Before we go traipsing around on Mars, why don’t we perfect this technology of ‘automated’ construction relatively nearby, like on earth in some desert first

We should definitely have such tech perfected (well...highly confident it works) before we spend $billions shipping it to Mars. No question there. However give the long lead times for mars launches, and the fact that swapping out software and chips is only part of the R&D required, I'd say we should probably do both in parallel as smartly as we can. THat is to say, get a best estimate on how long it might take to develop the control systems. Plan for a launch window some time after that. And spend the time between now and that launch window working furiously to bring the vehicles, hardware, software, rocket, landing technology etc. all to full development.

IOW yes I think caution is warranted in the development. But it might be overcautious to wait until we've complete and utterly finished the development of the automation systems before starting to work on all the other stuff or (before) starting the launch planning. Instead, work all these R&D pathways in parallel.

Being a retired web nerd I was interested in the 'Forbes does not load' issue commented on above. I run Windows 7. I have Firefox, Chrome, Safari & IE loaded.
One of the interesting things I see is that Forbes does a redirect form "http://www.forbes.com" to "https://www.forbes.com". This switch to the 'secure' version in which user communications between server and client are done using SSL (Secure Sockets Layer) appears to fail on Safari for Windows. Since the website design forces the switch, there is no way to load the unsecure website. Safari consistently fails when the switch is performed. Since all browsers implement the http and https standards as they see fit, the only solution to Michael Kelsey's problem is to switch platforms and use Chrome. An ugly solution but getting Forbes' IT department to fix the problem may not happen in our lifetime!

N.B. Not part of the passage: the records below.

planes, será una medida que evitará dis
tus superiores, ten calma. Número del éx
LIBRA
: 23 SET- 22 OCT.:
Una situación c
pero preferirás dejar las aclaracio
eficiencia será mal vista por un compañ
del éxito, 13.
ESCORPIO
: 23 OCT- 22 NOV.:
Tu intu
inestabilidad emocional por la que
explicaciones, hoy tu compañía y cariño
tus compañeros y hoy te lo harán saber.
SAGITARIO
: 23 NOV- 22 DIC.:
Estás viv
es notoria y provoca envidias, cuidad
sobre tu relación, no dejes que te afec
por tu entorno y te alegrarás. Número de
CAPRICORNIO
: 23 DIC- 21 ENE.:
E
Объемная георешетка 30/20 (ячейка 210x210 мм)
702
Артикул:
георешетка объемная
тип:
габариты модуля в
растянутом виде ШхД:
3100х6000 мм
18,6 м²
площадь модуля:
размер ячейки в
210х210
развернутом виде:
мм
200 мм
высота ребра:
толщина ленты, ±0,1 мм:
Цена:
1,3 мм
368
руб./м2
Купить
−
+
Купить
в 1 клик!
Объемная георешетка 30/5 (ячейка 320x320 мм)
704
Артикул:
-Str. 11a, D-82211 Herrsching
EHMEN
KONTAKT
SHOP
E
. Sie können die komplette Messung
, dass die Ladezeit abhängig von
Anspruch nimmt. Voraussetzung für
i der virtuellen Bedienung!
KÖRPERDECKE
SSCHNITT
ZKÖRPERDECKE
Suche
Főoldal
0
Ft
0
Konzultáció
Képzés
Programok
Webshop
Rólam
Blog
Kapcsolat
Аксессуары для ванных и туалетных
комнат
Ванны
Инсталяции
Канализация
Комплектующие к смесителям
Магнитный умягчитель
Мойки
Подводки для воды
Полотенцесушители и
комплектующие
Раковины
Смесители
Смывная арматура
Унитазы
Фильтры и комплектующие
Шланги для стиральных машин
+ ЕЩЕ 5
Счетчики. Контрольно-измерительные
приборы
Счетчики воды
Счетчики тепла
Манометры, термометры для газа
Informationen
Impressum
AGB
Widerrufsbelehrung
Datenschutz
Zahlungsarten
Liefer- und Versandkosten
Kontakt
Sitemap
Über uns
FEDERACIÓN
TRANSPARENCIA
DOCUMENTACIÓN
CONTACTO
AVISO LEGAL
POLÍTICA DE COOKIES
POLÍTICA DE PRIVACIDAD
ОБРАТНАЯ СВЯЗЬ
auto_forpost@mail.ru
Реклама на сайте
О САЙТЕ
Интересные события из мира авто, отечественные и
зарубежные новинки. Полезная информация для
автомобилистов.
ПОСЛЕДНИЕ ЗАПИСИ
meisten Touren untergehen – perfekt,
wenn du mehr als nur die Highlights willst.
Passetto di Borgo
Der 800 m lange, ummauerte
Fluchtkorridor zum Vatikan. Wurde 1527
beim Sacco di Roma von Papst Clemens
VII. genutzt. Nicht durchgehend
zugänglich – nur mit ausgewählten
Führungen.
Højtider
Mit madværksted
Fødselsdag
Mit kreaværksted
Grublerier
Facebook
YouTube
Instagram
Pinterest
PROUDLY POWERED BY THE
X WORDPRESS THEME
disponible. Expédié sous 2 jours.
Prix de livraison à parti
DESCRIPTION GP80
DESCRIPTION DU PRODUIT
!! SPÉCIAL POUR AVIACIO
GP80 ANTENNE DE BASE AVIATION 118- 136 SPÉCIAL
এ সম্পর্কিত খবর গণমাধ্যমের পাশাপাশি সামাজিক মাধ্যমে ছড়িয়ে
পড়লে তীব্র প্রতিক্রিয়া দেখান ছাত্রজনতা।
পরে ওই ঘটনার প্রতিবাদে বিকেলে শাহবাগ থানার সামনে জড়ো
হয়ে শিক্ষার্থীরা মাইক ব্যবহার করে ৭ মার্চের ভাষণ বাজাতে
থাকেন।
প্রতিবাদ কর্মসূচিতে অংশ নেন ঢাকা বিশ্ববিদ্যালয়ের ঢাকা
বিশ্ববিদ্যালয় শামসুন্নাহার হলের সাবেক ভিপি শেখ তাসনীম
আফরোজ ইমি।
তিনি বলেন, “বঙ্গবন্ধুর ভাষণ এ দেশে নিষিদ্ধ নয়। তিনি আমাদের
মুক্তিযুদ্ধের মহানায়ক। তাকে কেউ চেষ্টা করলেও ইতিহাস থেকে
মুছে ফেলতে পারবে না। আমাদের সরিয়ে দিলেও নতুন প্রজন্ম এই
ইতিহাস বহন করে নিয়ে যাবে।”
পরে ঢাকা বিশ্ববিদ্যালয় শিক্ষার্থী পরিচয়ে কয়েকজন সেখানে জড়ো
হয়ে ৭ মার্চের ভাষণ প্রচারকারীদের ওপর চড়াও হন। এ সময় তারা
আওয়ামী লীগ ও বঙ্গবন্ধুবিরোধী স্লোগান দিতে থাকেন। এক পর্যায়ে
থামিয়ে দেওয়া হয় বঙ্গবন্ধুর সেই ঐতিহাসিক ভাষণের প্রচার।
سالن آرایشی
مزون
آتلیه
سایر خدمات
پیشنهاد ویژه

By John C Schaefer (not verified) on 04 Jun 2017 #permalink

Going to Mars: I agree that we've already done all of the basic "research" that we need to send people to Mars (or to the Moon) to survive and thrive for the long term. We know what's needed. What still needs to be done is ENGINEERING. It's not enough to make it "possible"; it needs to be reliable, with redundant systems already in place for when stuff breaks - because Murphy assures is that things WILL break , and at the worst possible moment.